Algorithms and patterns for distributed agreement -- Raft, Paxos, ZAB.
Paxos is a family of protocols for achieving consensus among a group of unreliable processes. Originally described by Leslie Lamport, Paxos guarantees safety (agreement on a single value) under any non-Byzantine failure and remains the theoretical foundation for most production consensus systems.
Raft is a consensus algorithm designed for understandability. It provides the same safety guarantees as Multi-Paxos but decomposes the problem into leader election, log replication, and safety -- making it significantly easier to implement correctly.
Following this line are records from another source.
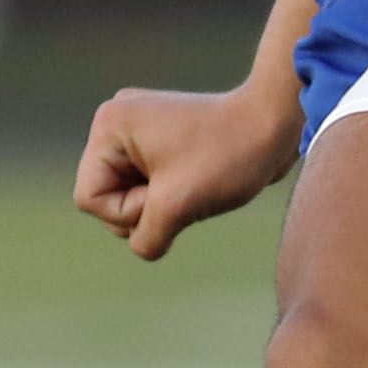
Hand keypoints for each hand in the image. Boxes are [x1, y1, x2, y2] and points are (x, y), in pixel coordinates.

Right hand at [75, 80, 304, 259]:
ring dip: (161, 206)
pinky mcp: (161, 141)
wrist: (277, 124)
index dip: (127, 213)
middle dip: (145, 209)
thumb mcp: (178, 206)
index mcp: (109, 126)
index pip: (90, 198)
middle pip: (106, 198)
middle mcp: (117, 122)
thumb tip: (143, 245)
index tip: (166, 197)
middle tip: (185, 190)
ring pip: (129, 196)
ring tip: (195, 186)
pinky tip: (199, 183)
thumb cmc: (229, 157)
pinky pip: (150, 186)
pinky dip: (172, 197)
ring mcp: (139, 130)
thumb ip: (145, 237)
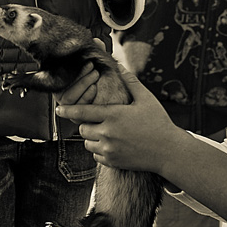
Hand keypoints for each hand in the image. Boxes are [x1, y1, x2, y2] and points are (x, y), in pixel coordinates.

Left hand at [56, 68, 178, 171]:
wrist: (168, 151)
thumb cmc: (158, 122)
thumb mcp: (146, 99)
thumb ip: (130, 81)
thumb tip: (119, 65)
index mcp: (113, 115)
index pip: (83, 111)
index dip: (68, 110)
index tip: (59, 109)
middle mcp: (108, 133)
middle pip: (82, 129)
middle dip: (86, 124)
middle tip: (99, 121)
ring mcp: (109, 150)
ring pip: (87, 143)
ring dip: (92, 137)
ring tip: (106, 132)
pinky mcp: (112, 162)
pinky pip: (96, 156)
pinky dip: (99, 150)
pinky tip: (112, 145)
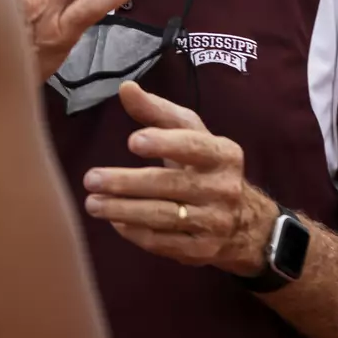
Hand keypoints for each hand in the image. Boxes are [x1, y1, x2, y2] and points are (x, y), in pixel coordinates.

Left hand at [81, 81, 275, 274]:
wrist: (246, 222)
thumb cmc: (205, 166)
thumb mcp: (191, 134)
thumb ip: (157, 111)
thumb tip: (125, 88)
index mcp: (224, 154)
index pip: (194, 146)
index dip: (164, 143)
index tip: (132, 141)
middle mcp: (223, 188)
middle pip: (170, 185)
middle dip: (127, 183)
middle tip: (91, 179)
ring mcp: (215, 222)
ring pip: (164, 217)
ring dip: (123, 211)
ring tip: (92, 203)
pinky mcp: (203, 250)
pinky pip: (164, 242)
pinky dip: (136, 233)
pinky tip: (115, 222)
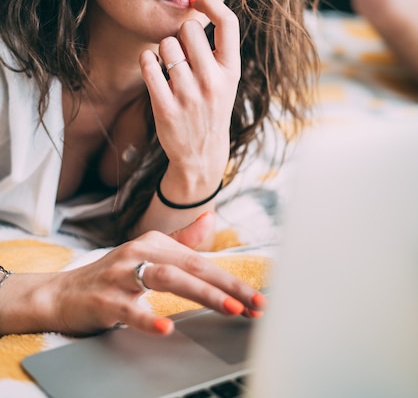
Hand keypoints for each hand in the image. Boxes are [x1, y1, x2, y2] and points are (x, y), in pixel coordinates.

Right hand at [36, 213, 265, 335]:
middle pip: (190, 266)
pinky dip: (148, 318)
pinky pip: (128, 309)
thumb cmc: (111, 276)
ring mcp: (120, 275)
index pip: (200, 260)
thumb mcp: (146, 253)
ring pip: (166, 279)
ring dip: (202, 293)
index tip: (256, 297)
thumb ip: (180, 240)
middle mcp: (139, 252)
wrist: (62, 294)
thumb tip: (209, 219)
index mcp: (153, 243)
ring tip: (229, 309)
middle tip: (254, 304)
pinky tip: (165, 328)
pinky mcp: (104, 300)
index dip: (231, 279)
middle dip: (227, 286)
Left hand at [139, 0, 240, 201]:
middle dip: (181, 34)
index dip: (211, 4)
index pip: (228, 22)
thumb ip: (218, 48)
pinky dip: (147, 60)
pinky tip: (153, 67)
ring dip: (163, 49)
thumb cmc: (212, 105)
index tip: (199, 1)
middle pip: (189, 28)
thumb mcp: (228, 79)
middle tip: (182, 50)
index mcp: (232, 70)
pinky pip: (148, 64)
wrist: (201, 152)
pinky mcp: (166, 107)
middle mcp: (213, 81)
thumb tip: (197, 3)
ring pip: (166, 44)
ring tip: (169, 64)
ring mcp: (189, 95)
Raft powers etcd, CockroachDB, TiKV, and Consul.
Gossip protocols (epidemic protocols) disseminate information through a cluster by having each node periodically exchange state with a random peer. They provide probabilistic convergence, extreme scalability, and resilience to failures -- ideal for membership detection, failure detection, and eventually consistent data propagation.
Vector clocks are a mechanism for tracking causality in distributed systems. Each process maintains a vector of logical timestamps -- one per process -- enabling the system to determine whether two events are causally related or concurrent. Vector clocks are essential for conflict detection in eventually consistent databases.
Lamport timestamps are the simplest logical clock mechanism for ordering events in a distributed system. Each process maintains a counter that increments on every event and is updated on message receipt, establishing a partial ordering consistent with the happened-before relation.
Distributed locks provide mutual exclusion across multiple processes or machines, ensuring that only one client can hold a lock at a time. They are essential for coordinating access to shared resources in distributed systems but carry fundamental trade-offs between safety, liveness, and performance.
Leader election is the process of designating a single node in a distributed system as the coordinator for a specific task. It is fundamental to many distributed algorithms -- from database replication to job scheduling -- and can be implemented via consensus protocols, lease-based mechanisms, or distributed lock services.
Service discovery is the mechanism by which services in a distributed system locate each other's network addresses. It replaces hardcoded IP addresses with dynamic, health-aware resolution -- essential in cloud-native environments where instances are ephemeral and addresses change frequently.